- Given exercise
Give the following data as a numbered list, one line per item, with blank lines dropped and the pictures left out.

- Records for this task
+ + + + +

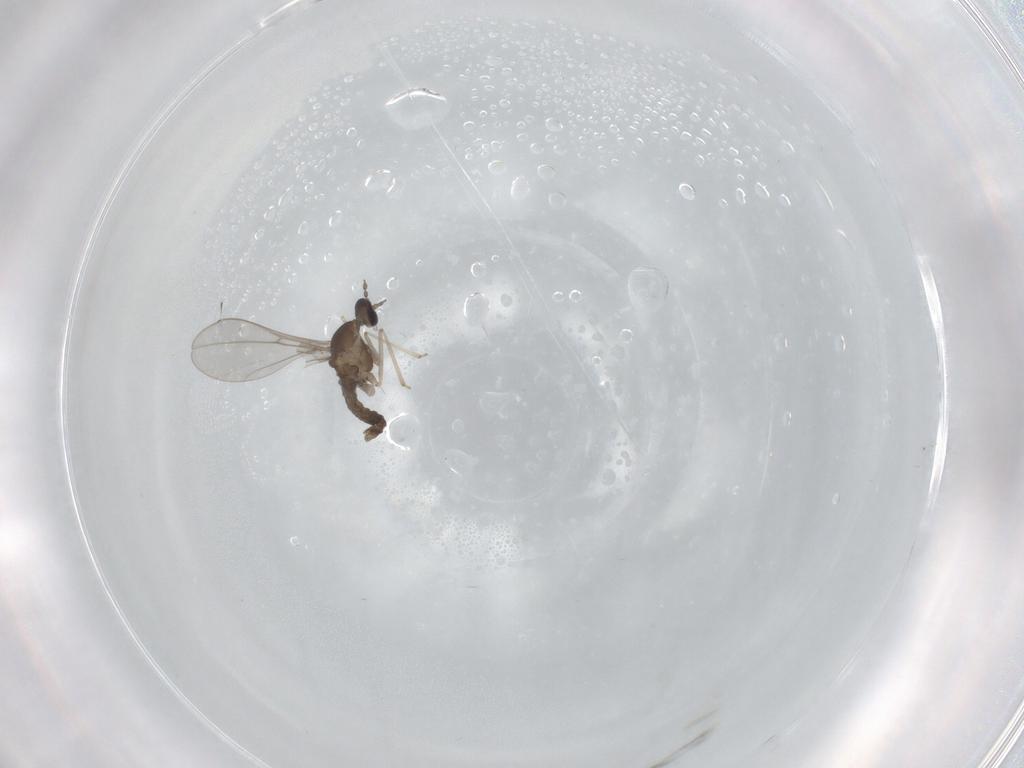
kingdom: Animalia
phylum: Arthropoda
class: Insecta
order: Diptera
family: Cecidomyiidae
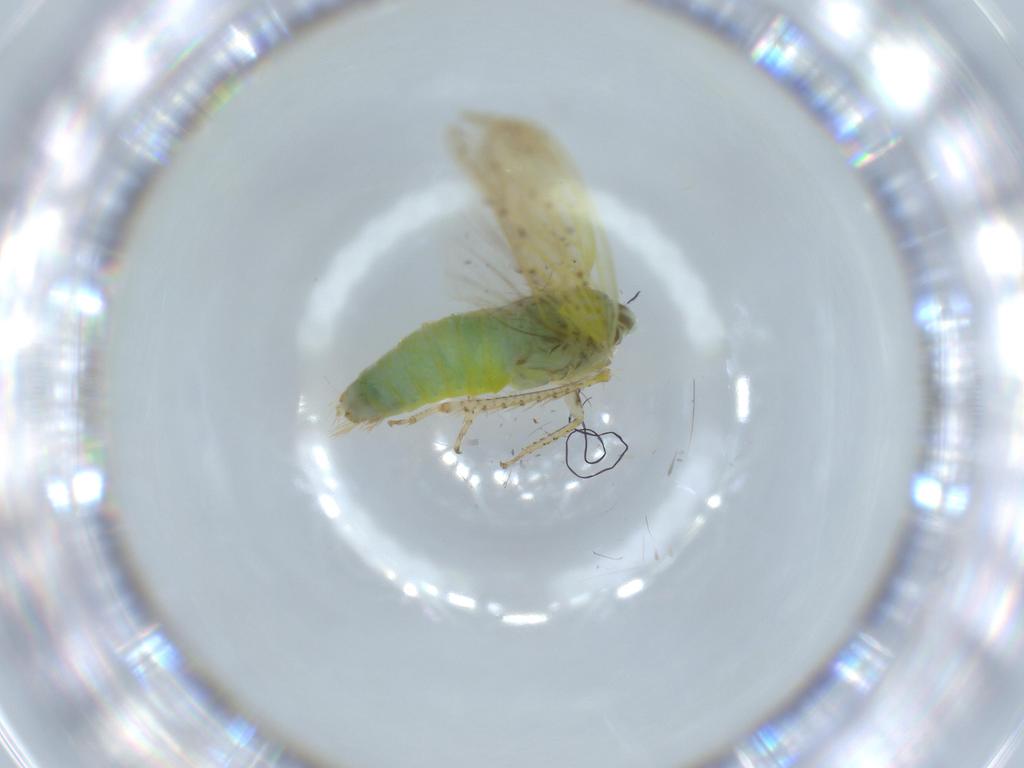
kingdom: Animalia
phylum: Arthropoda
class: Insecta
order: Hemiptera
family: Cicadellidae
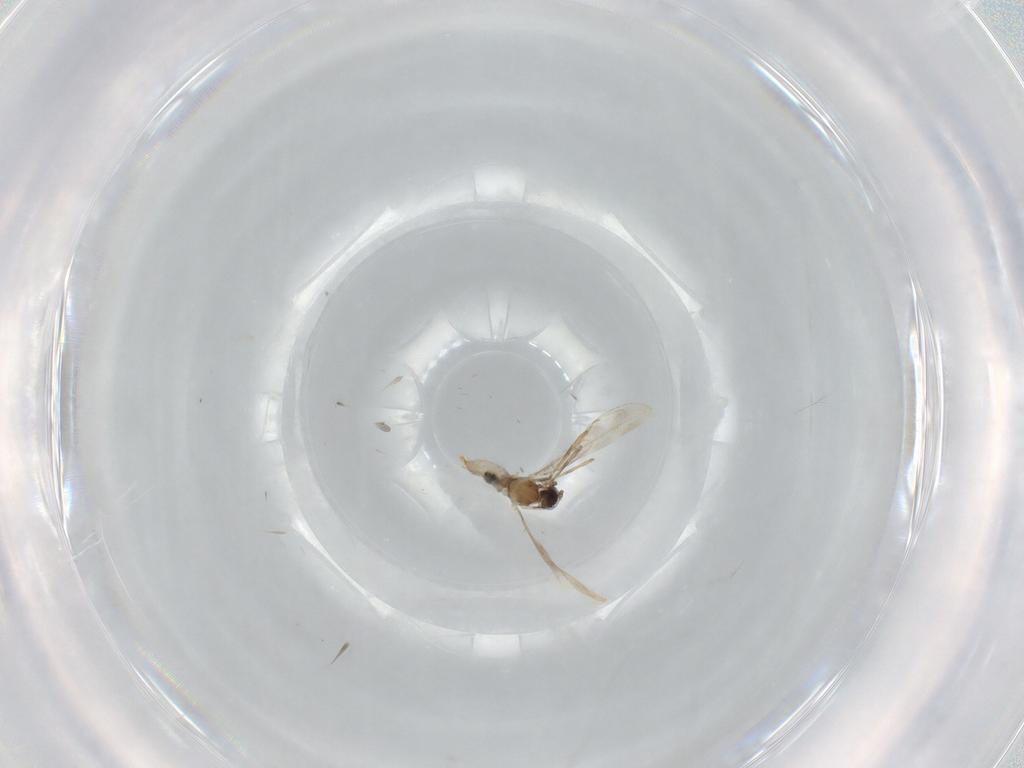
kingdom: Animalia
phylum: Arthropoda
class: Insecta
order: Diptera
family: Cecidomyiidae
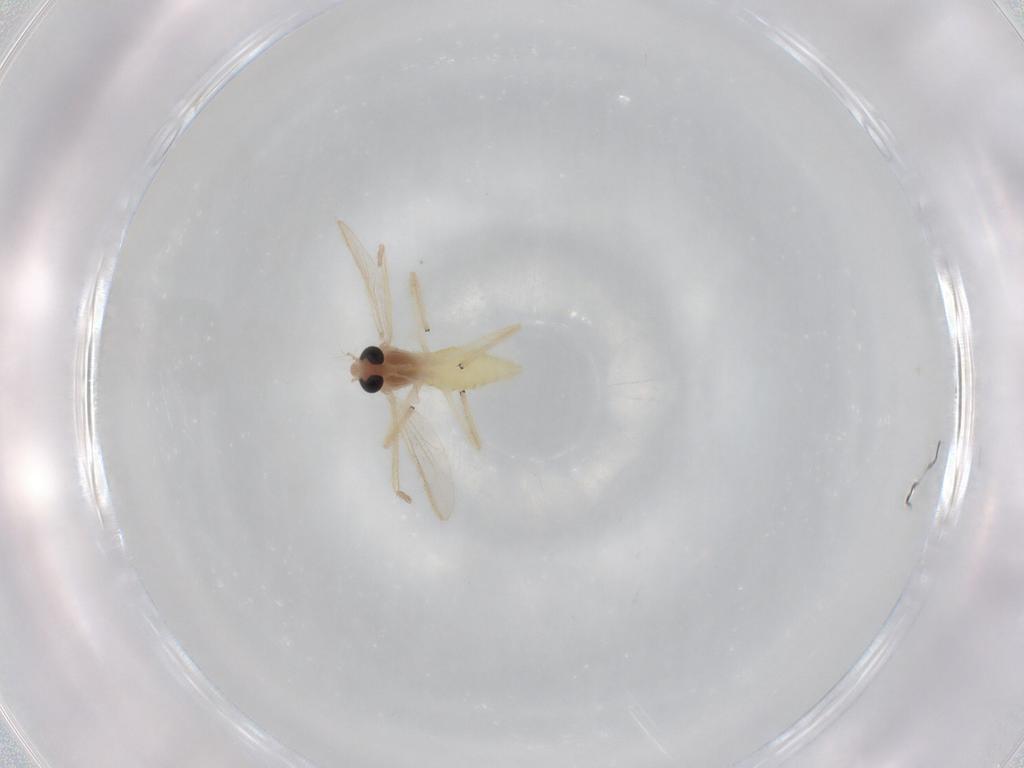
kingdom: Animalia
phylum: Arthropoda
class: Insecta
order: Diptera
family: Chironomidae
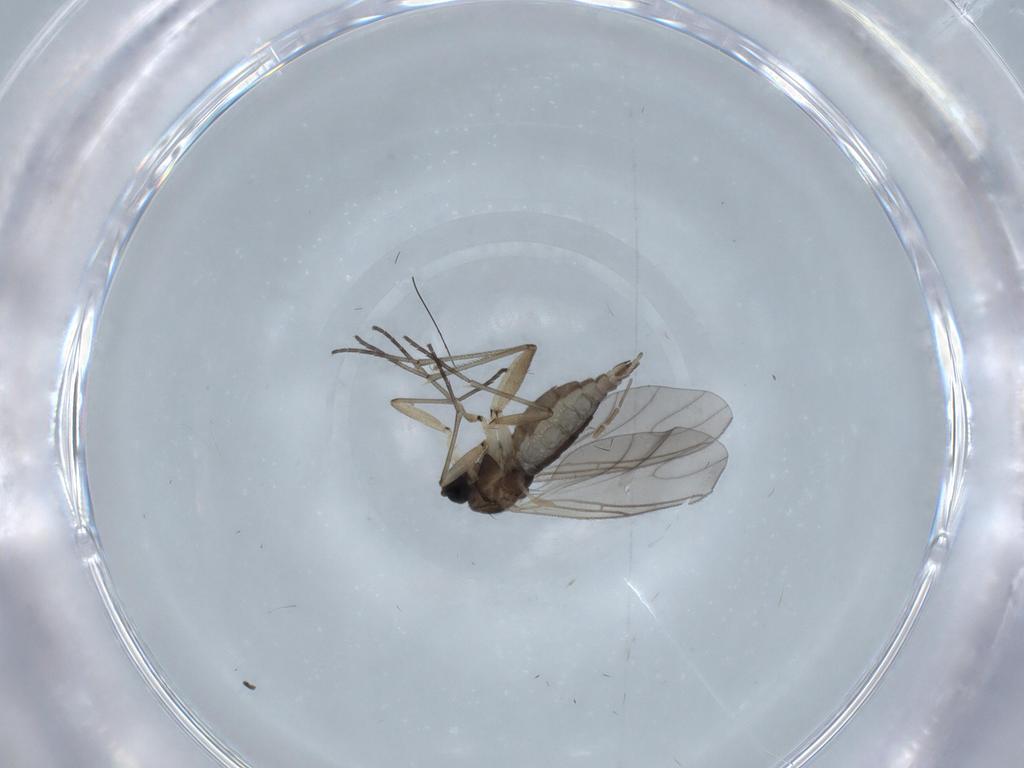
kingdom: Animalia
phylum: Arthropoda
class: Insecta
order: Diptera
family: Sciaridae
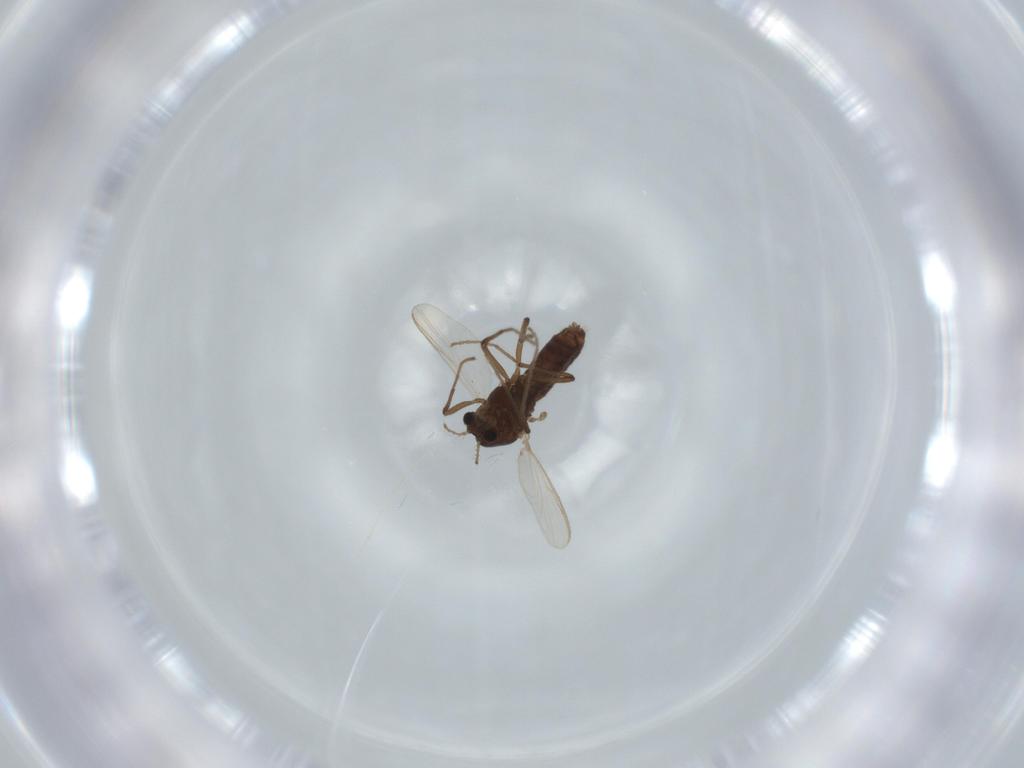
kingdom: Animalia
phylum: Arthropoda
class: Insecta
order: Diptera
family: Chironomidae
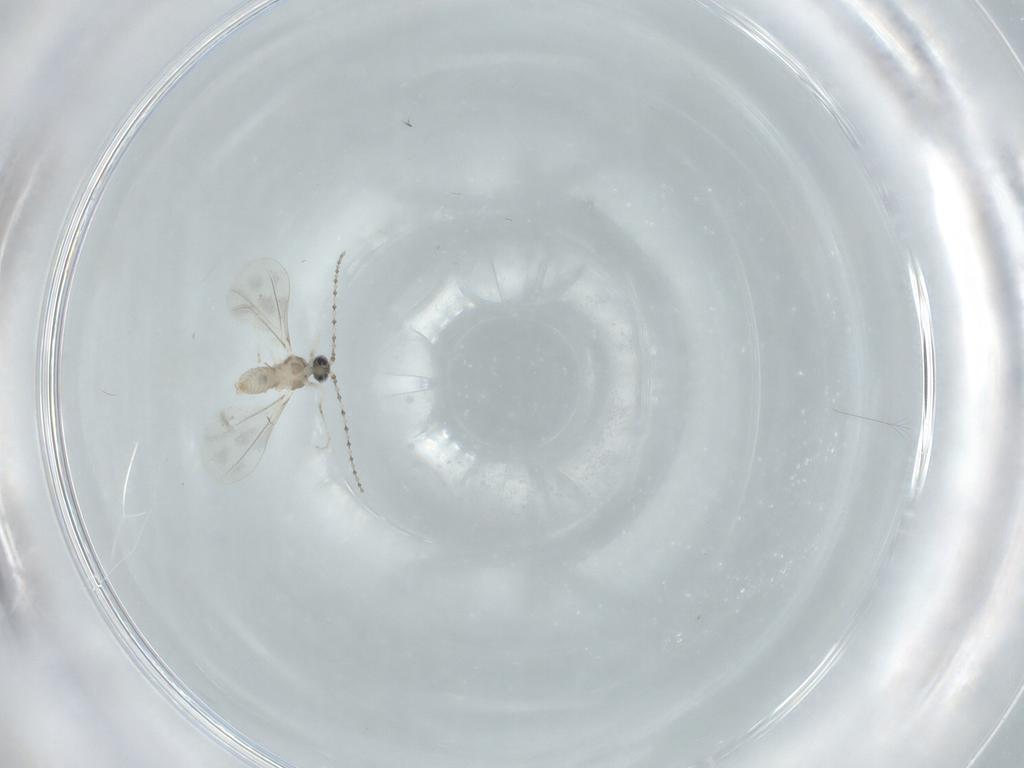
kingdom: Animalia
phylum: Arthropoda
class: Insecta
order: Diptera
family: Cecidomyiidae
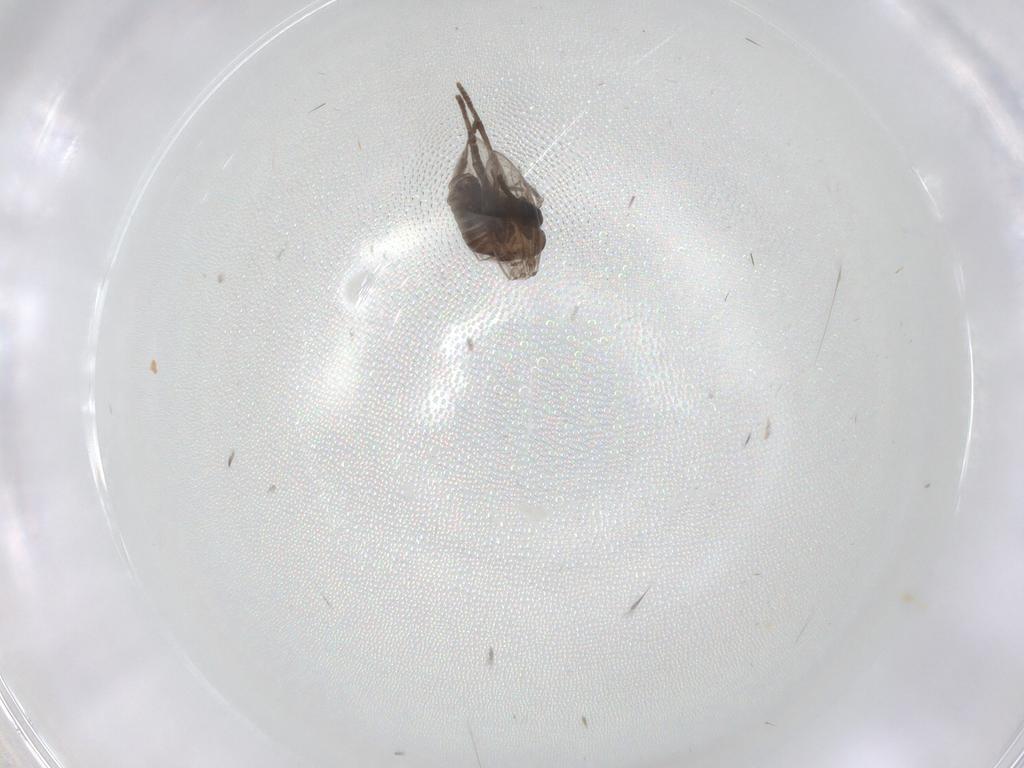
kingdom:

+ + + + +

- Correct response
1. kingdom: Animalia
2. phylum: Arthropoda
3. class: Insecta
4. order: Diptera
5. family: Cecidomyiidae
6. kingdom: Animalia
7. phylum: Arthropoda
8. class: Insecta
9. order: Hemiptera
10. family: Cicadellidae
11. kingdom: Animalia
12. phylum: Arthropoda
13. class: Insecta
14. order: Diptera
15. family: Cecidomyiidae
16. kingdom: Animalia
17. phylum: Arthropoda
18. class: Insecta
19. order: Diptera
20. family: Chironomidae
21. kingdom: Animalia
22. phylum: Arthropoda
23. class: Insecta
24. order: Diptera
25. family: Sciaridae
26. kingdom: Animalia
27. phylum: Arthropoda
28. class: Insecta
29. order: Diptera
30. family: Chironomidae
31. kingdom: Animalia
32. phylum: Arthropoda
33. class: Insecta
34. order: Diptera
35. family: Cecidomyiidae
36. kingdom:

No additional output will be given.